FUGAKU, LE SUPERCALCULATEUR QUI BAT TOUS LES RECORDS

FUGAKU, LE SUPERCALCULATEUR QUI BAT TOUS LES RECORDS

Grand moment pour la Tech Japonaise. Fugaku, le nouveau supercalculateur d’un centre de recherches de Kobe, vient d’écraser les machines américaines et chinoises. Il s’impose désormais comme le cerveau électronique le plus rapide au monde. La machine s’appuie sur une conception originale, portée par Fujitsu et ARM, une filiale de SoftBank. Fugaku est déjà utilisé dans le cadre de recherches sur la Covid-19.

Le supercalculateur japonais Fugaku, développé par l’Institut public de recherche Riken, en partenariat avec le groupe informatique nippon Fujitsu, décroche la palme du superordinateur le plus rapide au monde. C’est ce qu’a annoncé lundi l’institut dans un communiqué. Fugaku arrive en tête du dernier classement dévoilé par le site spécialisé Top500.  Il détrône ainsi, le supercalculateur américain Summit, d’IBM, installé dans le laboratoire national de physique nucléaire de Oak Ridge (Tennessee).

Le plus rapide au monde

La vitesse de Fugaku (un autre nom du Mont Fuji en japonais) est environ 2,8 fois supérieure à celle de Summit. 415,53 pétaflops contre 148,6 pétaflops. Un pétaflop correspond à un million de milliards d’opérations à la seconde.

La machine de l’Institut Riken a été conçue dans le cadre d’un projet national estimé à près de 1 milliard de dollars. Sa mission: permettre aux chercheurs de faire du calcul de haute performance pour valider des simulations ou répondre à des énigmes scientifiques. Ces appareils peuvent aussi être utiliser pour décrypter des codes militaires, modéliser des évolutions du climat ou construire des applications s’appuyant sur l’intelligence artificielle.
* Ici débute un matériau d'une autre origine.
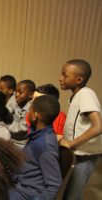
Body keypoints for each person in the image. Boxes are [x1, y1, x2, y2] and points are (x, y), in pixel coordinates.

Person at [59, 59, 102, 199]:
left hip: (85, 157)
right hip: (76, 156)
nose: (61, 78)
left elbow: (98, 126)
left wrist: (72, 143)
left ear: (78, 79)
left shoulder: (86, 94)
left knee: (72, 196)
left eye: (65, 75)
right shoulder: (78, 95)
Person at [9, 95, 62, 200]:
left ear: (35, 116)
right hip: (21, 183)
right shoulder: (39, 135)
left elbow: (54, 184)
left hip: (26, 193)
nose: (28, 113)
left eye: (30, 110)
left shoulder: (44, 145)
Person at [7, 80, 36, 145]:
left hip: (21, 144)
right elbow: (4, 113)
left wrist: (4, 125)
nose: (16, 95)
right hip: (9, 139)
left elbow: (20, 129)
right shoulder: (15, 99)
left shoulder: (32, 108)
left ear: (30, 95)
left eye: (20, 92)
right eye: (16, 92)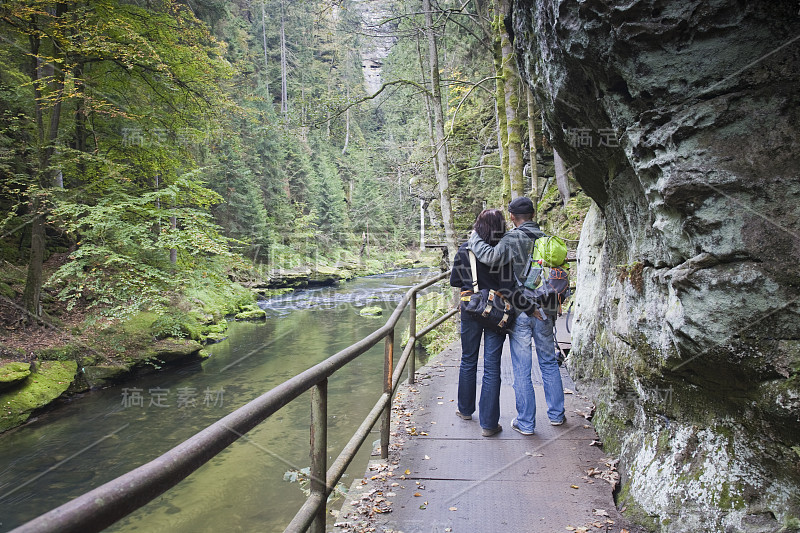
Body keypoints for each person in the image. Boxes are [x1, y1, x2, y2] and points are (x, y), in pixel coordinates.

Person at [468, 197, 566, 435]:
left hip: (521, 309)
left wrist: (474, 239)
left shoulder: (512, 238)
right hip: (546, 308)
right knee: (548, 362)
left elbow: (490, 257)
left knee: (522, 369)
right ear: (533, 214)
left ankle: (526, 423)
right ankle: (556, 415)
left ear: (512, 217)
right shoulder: (548, 239)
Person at [450, 209, 514, 437]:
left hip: (470, 309)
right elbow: (508, 286)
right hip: (496, 312)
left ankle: (465, 410)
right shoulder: (505, 252)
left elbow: (455, 280)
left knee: (468, 359)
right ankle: (488, 424)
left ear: (478, 226)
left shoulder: (464, 251)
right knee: (491, 365)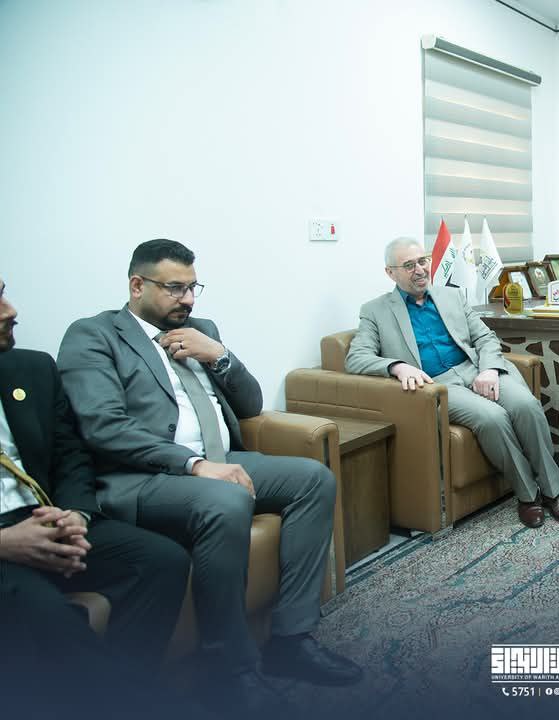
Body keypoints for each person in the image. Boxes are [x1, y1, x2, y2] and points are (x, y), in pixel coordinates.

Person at [56, 240, 360, 714]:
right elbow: (103, 427)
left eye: (193, 287)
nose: (188, 299)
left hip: (220, 457)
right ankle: (227, 665)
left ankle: (291, 638)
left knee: (312, 479)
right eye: (174, 288)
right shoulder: (94, 335)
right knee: (226, 499)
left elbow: (250, 404)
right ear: (137, 285)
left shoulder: (201, 330)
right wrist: (193, 465)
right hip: (144, 477)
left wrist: (219, 355)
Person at [0, 277, 192, 717]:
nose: (11, 310)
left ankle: (126, 696)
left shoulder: (31, 369)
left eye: (3, 293)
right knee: (39, 611)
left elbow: (70, 454)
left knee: (162, 560)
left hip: (47, 513)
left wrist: (76, 514)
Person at [346, 237, 559, 529]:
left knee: (526, 406)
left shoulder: (451, 296)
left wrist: (489, 369)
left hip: (476, 369)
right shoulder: (375, 311)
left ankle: (554, 491)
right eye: (409, 265)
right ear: (390, 273)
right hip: (439, 385)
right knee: (492, 418)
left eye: (422, 261)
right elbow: (356, 358)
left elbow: (485, 337)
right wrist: (396, 366)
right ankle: (528, 495)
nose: (419, 270)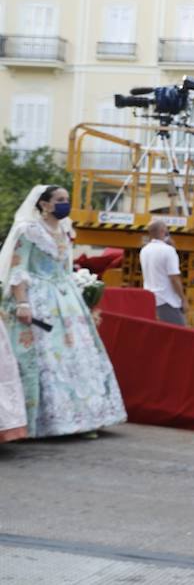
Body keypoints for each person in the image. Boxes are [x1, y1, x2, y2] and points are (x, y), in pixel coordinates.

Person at [0, 185, 126, 439]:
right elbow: (18, 268)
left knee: (79, 357)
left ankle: (84, 419)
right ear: (44, 204)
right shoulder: (29, 231)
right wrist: (22, 303)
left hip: (66, 300)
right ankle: (41, 423)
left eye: (67, 200)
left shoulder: (65, 230)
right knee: (46, 359)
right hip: (39, 299)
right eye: (59, 200)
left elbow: (65, 267)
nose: (64, 204)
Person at [138, 220, 187, 325]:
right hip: (167, 301)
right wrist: (183, 299)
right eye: (167, 232)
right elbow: (174, 279)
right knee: (181, 335)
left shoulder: (144, 251)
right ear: (162, 231)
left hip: (151, 300)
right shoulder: (168, 251)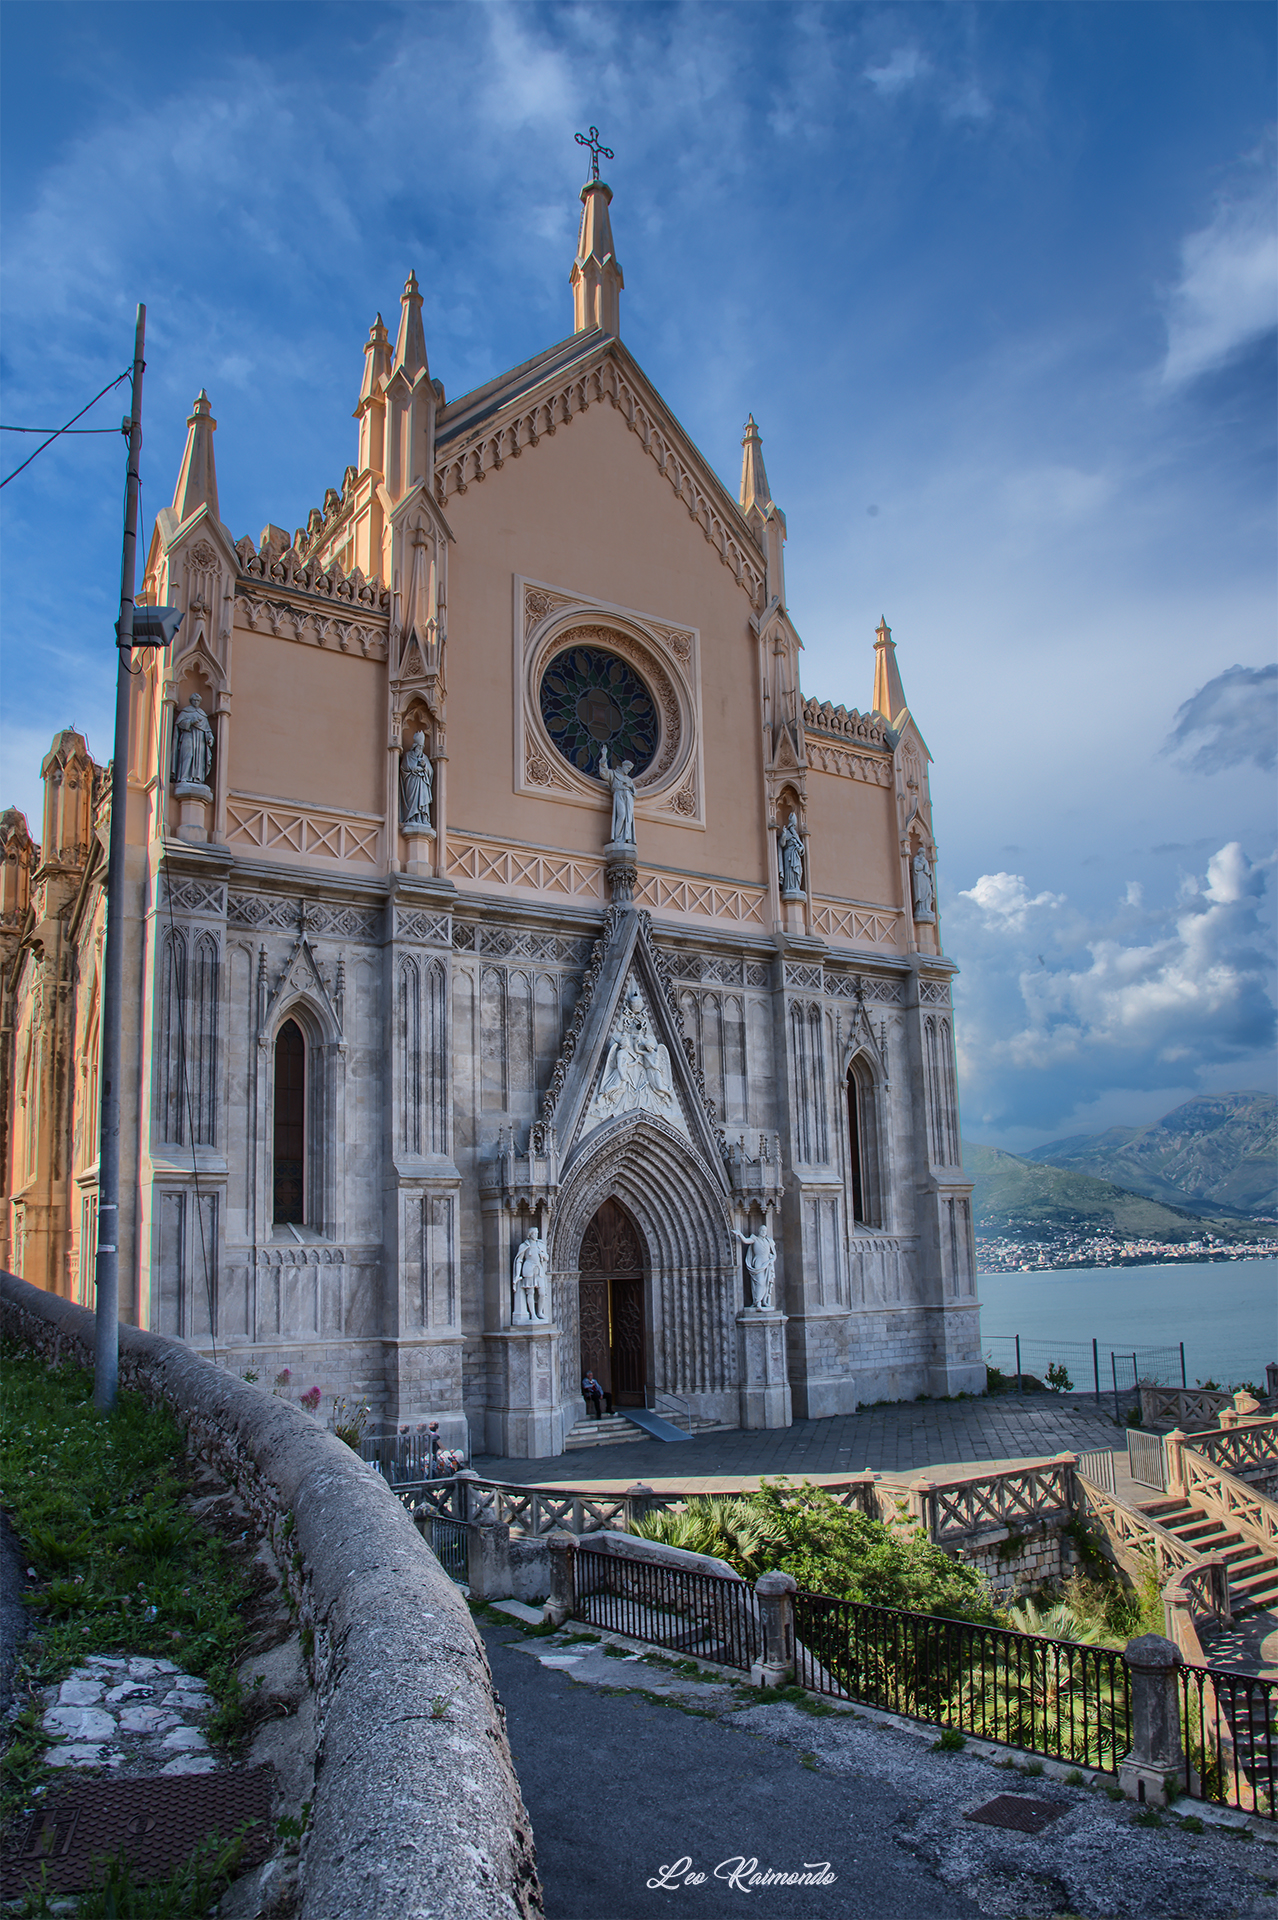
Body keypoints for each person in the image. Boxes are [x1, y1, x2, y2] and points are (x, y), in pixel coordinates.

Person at [597, 744, 636, 845]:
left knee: (628, 818)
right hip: (618, 794)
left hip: (628, 796)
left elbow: (634, 792)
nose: (628, 771)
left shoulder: (629, 779)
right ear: (623, 767)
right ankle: (618, 837)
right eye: (627, 769)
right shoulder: (614, 774)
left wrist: (630, 787)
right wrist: (604, 756)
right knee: (621, 815)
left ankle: (626, 837)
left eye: (629, 770)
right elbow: (604, 773)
Déjà à pied d’oeuvre contre la coronavirus

Pleinement fonctionnel qu’au second trimestre 2021, ses concepteurs ont d’ores et déjà annoncé qu’ils avaient invité des laboratoires médicaux à se servir de ses capacités de calcul phénoménales. Le but: accélérer, dès cette année, les recherches sur la Covid-19. Plusieurs équipes ont déjà mis Fugaku à contribution  pour modéliser la circulation des gouttelettes respiratoires, éventuellement chargées en Covid-19, dans des espaces clos.

D’autres ont cherché à agréger les résultats de l’ensemble des médicaments utilisés dans le monde pour soigner les patients infectés par la maladie afin d’isoler les thérapies les plus efficaces. « L’une des missions les plus importantes de Fugaku, c’est justement de protéger le bien-être des citoyens en utilisant cette puissance massive de calcul », justifie Satoshi Matsuoka, le directeur du centre Riken pour les sciences informatiques.

Une compétition acharnée

Les supercalculateurs font l’objet d’une compétition acharnée. Surtout entre les États-Unis et la Chine, qui disposent à eux seuls de près de 70% des supercalculateurs présents au Top500. Pour Fukagu, cette première place risque de ne pas durer. Trois machines américaines visant une puissance de calcul mesurée en exaflops, soit plusieurs milliards de milliards d’opérations à la seconde, devraient être lancées dans les prochaines années. À suivre.